So, what is it?
It is data that exceeds the processing capacity of conventional database systems. It is too big – terabytes or pentabytes, moves too fast, or doesn’t fit the strictures of your database architectures. The data is increasing at exponential pace – both structured and unstructured, and the technology is increasing according to Moore`s law which is helping the companies to store and process such huge amount of data.
What is it`s use?
“Big Data” is drawing a lot of attention but for decades, companies have been making business decisions based on transactional data stored in relational databases. So, why the hype now? Beyond that critical data (transactional), there is a potential treasure trove of unstructured data: weblogs, social media, email, sensors, and photographs that can be mined for useful information, and understanding of this kind of data needs more than just storage and computing capacity, it requires advances in understanding of data, as this data is subjective and context depended. Eg. When a person posts “unbelievable” on a website regarding a product, we don`t know whether a person is satisfied or dissatisfied with the product. Big data can unlock significant value by making information usable at much higher frequency leading to better decision making.
Second, as organizations create and store more data in digital form, they are able to collect more accurate and detailed performance information on everything from product inventories to sick days, and therefore can boost performance. Leading companies are using data for forecasting to adjust their business according to the demand.
Third, big data allows more accurate segmentation of customers and hence better delivery of services. For example, retailers usually know who buys their products. Use of social media and web log files from their e-commerce sites can help them understand who didn't buy and why they chose not to. This can enable much more effective micro customer segmentation and targeted marketing campaigns, as well as improve supply chain efficiencies.
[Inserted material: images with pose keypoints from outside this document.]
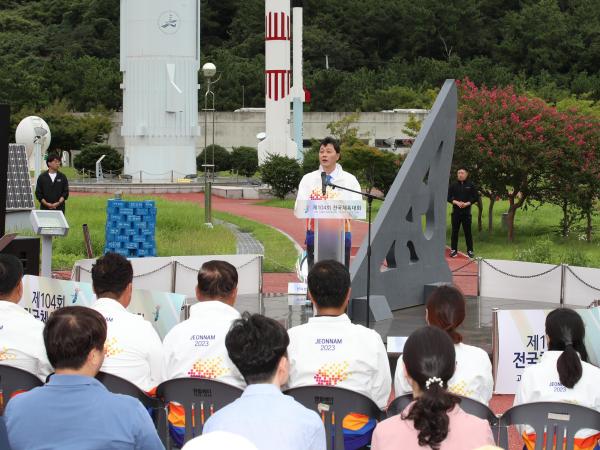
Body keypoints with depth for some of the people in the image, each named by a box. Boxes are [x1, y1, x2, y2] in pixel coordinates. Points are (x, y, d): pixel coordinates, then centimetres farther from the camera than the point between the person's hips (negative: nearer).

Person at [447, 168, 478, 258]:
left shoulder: (470, 185, 2)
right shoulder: (453, 185, 4)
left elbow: (476, 197, 2)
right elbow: (448, 197, 4)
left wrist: (467, 203, -11)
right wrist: (456, 202, -12)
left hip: (466, 211, -1)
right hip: (456, 211, 1)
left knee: (468, 232, 2)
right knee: (455, 231, 4)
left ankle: (470, 250, 9)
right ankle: (453, 250, 10)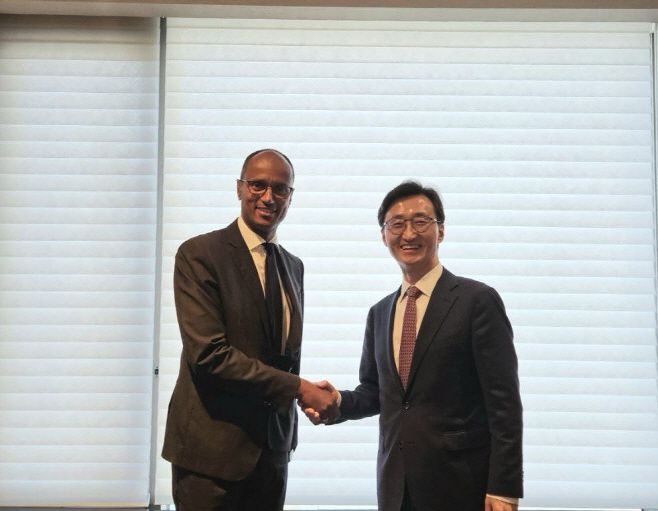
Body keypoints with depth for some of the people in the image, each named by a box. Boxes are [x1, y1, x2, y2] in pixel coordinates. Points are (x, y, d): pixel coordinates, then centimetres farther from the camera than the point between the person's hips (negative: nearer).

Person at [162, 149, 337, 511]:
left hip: (273, 447, 6)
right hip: (212, 447, -6)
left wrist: (289, 428, 11)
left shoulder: (293, 267, 11)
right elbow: (209, 353, -19)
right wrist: (298, 388, -17)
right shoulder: (199, 254, -10)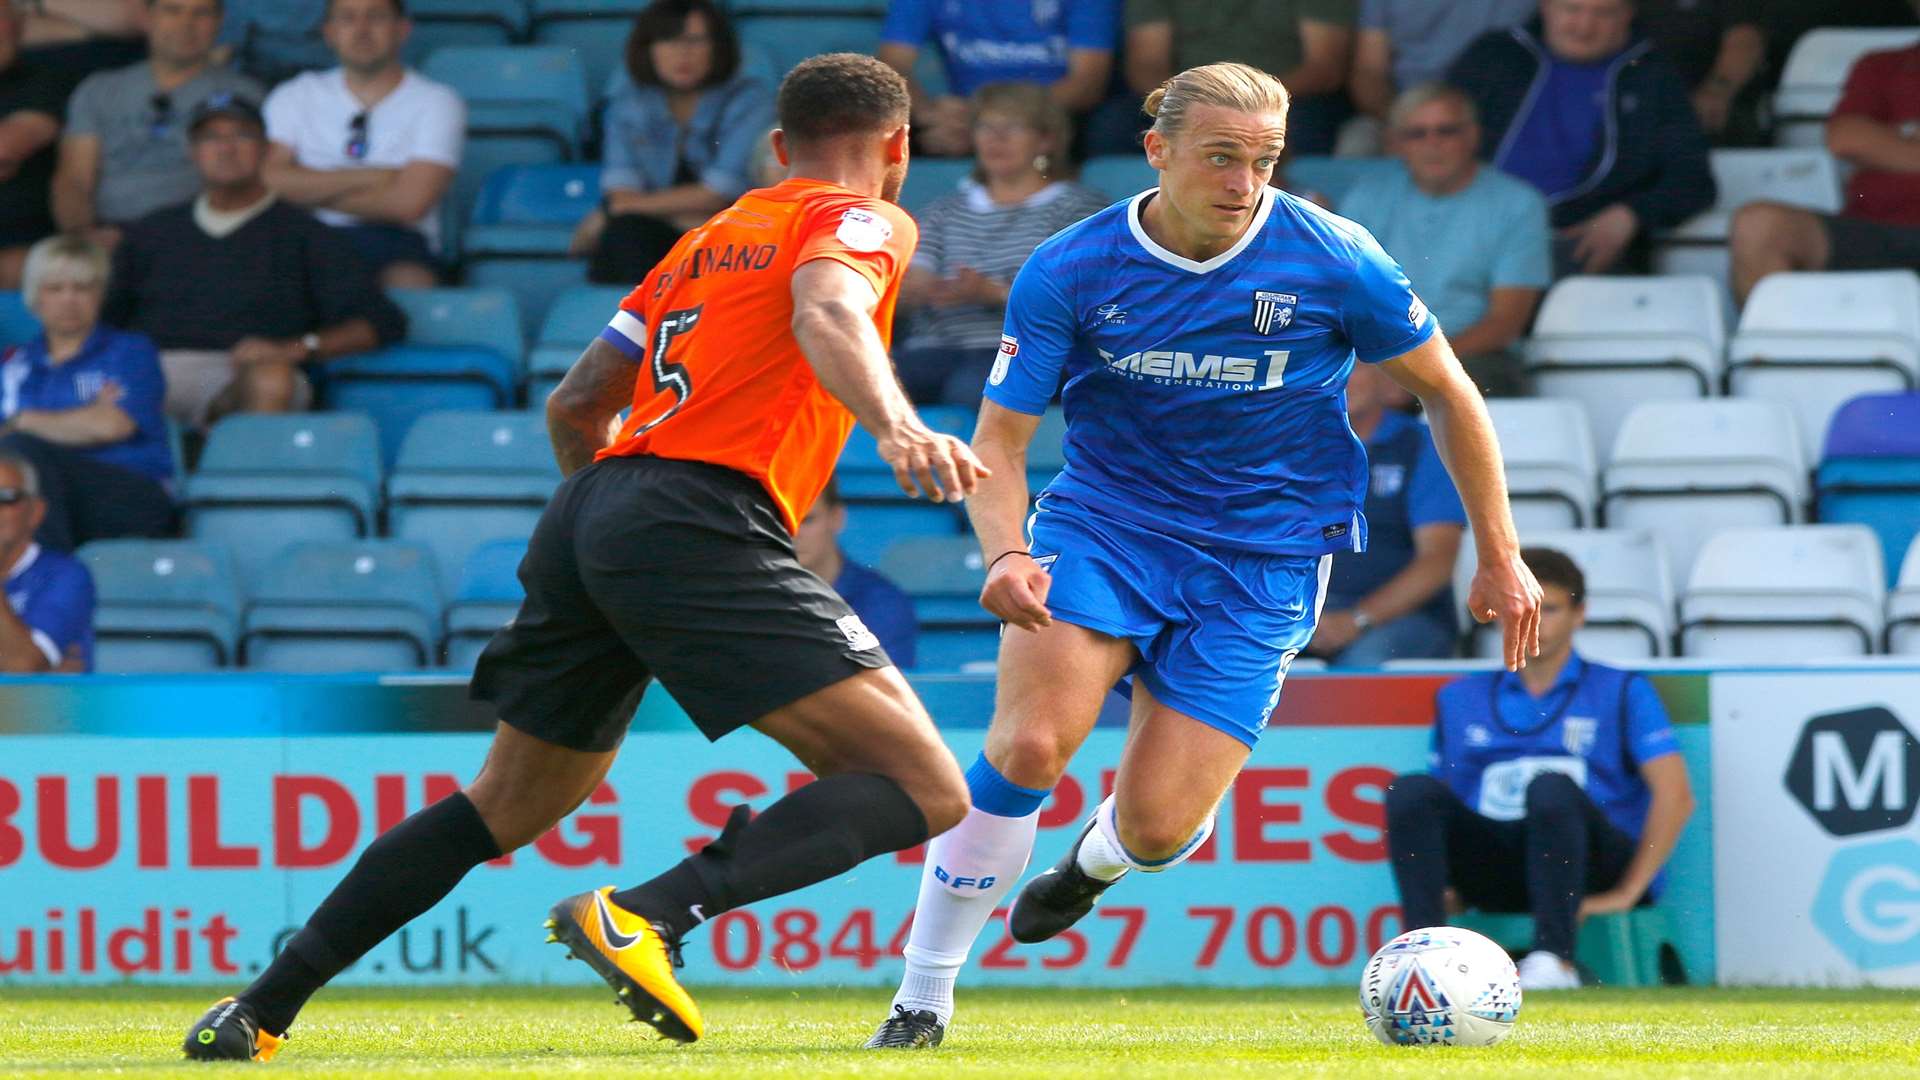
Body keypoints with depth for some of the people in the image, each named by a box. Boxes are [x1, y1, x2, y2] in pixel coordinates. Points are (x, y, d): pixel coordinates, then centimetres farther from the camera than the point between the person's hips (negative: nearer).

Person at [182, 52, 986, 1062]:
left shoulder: (704, 240, 29)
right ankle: (647, 917, -28)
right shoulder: (863, 220, 7)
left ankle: (258, 1010, 23)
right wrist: (896, 425, -34)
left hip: (587, 518, 8)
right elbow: (827, 313, -17)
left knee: (509, 805, 24)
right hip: (704, 517, -8)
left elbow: (576, 404, 32)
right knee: (921, 790, -11)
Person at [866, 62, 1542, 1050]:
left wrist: (1499, 557, 6)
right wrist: (1007, 553, -26)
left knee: (1156, 826, -11)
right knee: (1029, 745, -25)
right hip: (1103, 521, 0)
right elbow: (999, 438, -6)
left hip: (1262, 560, 0)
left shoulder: (1336, 261, -11)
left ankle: (1099, 857, 31)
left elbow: (1448, 395, 3)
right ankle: (922, 997, -9)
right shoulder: (1067, 272, -9)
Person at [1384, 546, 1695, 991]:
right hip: (1493, 876, 3)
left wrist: (1627, 892, -10)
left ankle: (1554, 958, -37)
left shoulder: (1621, 692, 9)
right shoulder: (1459, 700, 20)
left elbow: (1675, 796, -2)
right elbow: (1434, 812, 21)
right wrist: (1439, 884, 2)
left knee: (1551, 787, -34)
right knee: (1410, 790, -20)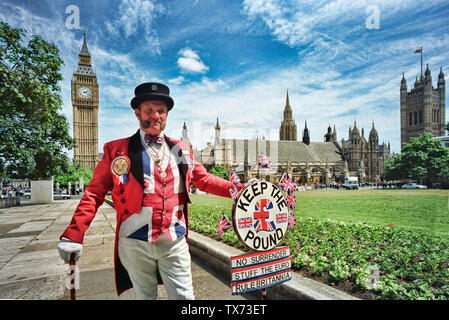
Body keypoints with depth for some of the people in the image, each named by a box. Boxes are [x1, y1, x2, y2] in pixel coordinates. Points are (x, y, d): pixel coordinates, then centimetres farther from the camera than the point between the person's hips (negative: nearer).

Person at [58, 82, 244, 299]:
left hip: (175, 242, 2)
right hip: (135, 244, -1)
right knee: (144, 296, 20)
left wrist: (238, 190, 2)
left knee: (184, 296, 10)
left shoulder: (181, 149, 8)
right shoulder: (116, 150, -1)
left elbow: (204, 179, 12)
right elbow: (94, 193, -1)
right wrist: (74, 235, -9)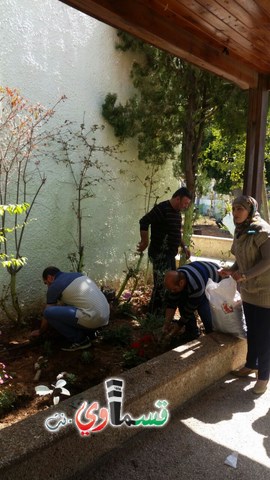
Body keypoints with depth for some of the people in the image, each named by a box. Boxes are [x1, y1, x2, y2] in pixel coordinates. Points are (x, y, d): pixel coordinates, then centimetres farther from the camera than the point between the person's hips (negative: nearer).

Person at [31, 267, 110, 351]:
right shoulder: (76, 274, 21)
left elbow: (47, 314, 11)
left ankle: (79, 340, 1)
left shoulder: (54, 286, -1)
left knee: (49, 312, -8)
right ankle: (87, 331, 16)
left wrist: (40, 332, 29)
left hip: (91, 318, -9)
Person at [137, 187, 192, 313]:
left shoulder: (177, 212, 14)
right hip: (160, 255, -10)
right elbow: (144, 222, -22)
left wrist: (183, 246, 16)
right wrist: (145, 242, -16)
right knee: (161, 286, -8)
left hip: (169, 254, 10)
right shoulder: (162, 209, -16)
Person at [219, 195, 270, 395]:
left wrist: (244, 275, -26)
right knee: (251, 331, 20)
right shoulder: (240, 231, 6)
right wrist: (231, 270, -2)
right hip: (248, 290, 8)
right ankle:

Finally, big data can be used to improve the development of the next generation of products and services. For instance, insurance companies know in advance which customers are likely to leave them in future and on what service aspect they should work on to stop that attrition.
New organizations like social media sites like Facebook and LinkedIn simply wouldn't exist without big data. Their business model requires a personalized experience on the web, which can only be delivered by capturing and using all the available data about a user or member.
Characteristics of Big Data: 4 V`s of Big Data
Volume: It is the most attractive factor because of which companies want to analyze data as it leads to more accuracy for predictions. High volume of data requires scalable storage and distributed querying approach, along with high processing machines and statistical sampling techniques.
Variety: It is the most significant factor and ability to process the variety of information will determine the future of big data and analytics. Majority of data available is in unstructured form – from social network, text information, image information, audio and video. According to analysts 80% of the data is not numeric which is difficult to process directly into application but is extremely vital for decision making.
Velocity: It is the rate at which data is being produced and processed to meet demand. The torrent of data being produced is through clicks on internet via computers, tablets and smartphones.
Variability: The flow of data is highly inconsistent and can be highly periodic. Example sales of crackers are more during Diwali and New Year as compared to the rest of the year. This periodicity of data is difficult to manage especially with social media involved.
Big Data Solutions
The kind of complexity involved due to unstructured data requires developing sophisticated algorithms and logic. It requires a combination of business, IT, math and behavioral sciences to define and systematically capture the insights from the data.
The technologies used to manage and help in extracting the information from data are SAS, SQL, Hadoop, parallel processing, clustering, large grid environments and cloud computing.
Challenges & Future Outlook
As the amount of data being generated is increasing at exponential pace, it is getting ever more difficult to generate insightful information from it. Questions that seek answers from data scientists are which data to store? What to analyze? which data points are relevant? And how to make best use of it?
Another major challenge looming over the Big Data is the shortage of talent. By 2018, in US only there could be a shortage of 140,000 to 190,000 people having analytical skills and 1.5 m managers and analysts to make effective decisions from the analysis of data.
Other issues being faced by data collecting organizations are - capturing the complete and accurate data and policies regarding privacy and security.
If we can find a way to deal with all these challenges then the future of Big Data and analytics will be phenomenal especially in industries like computer and electronic products, information sectors, finance and insurance.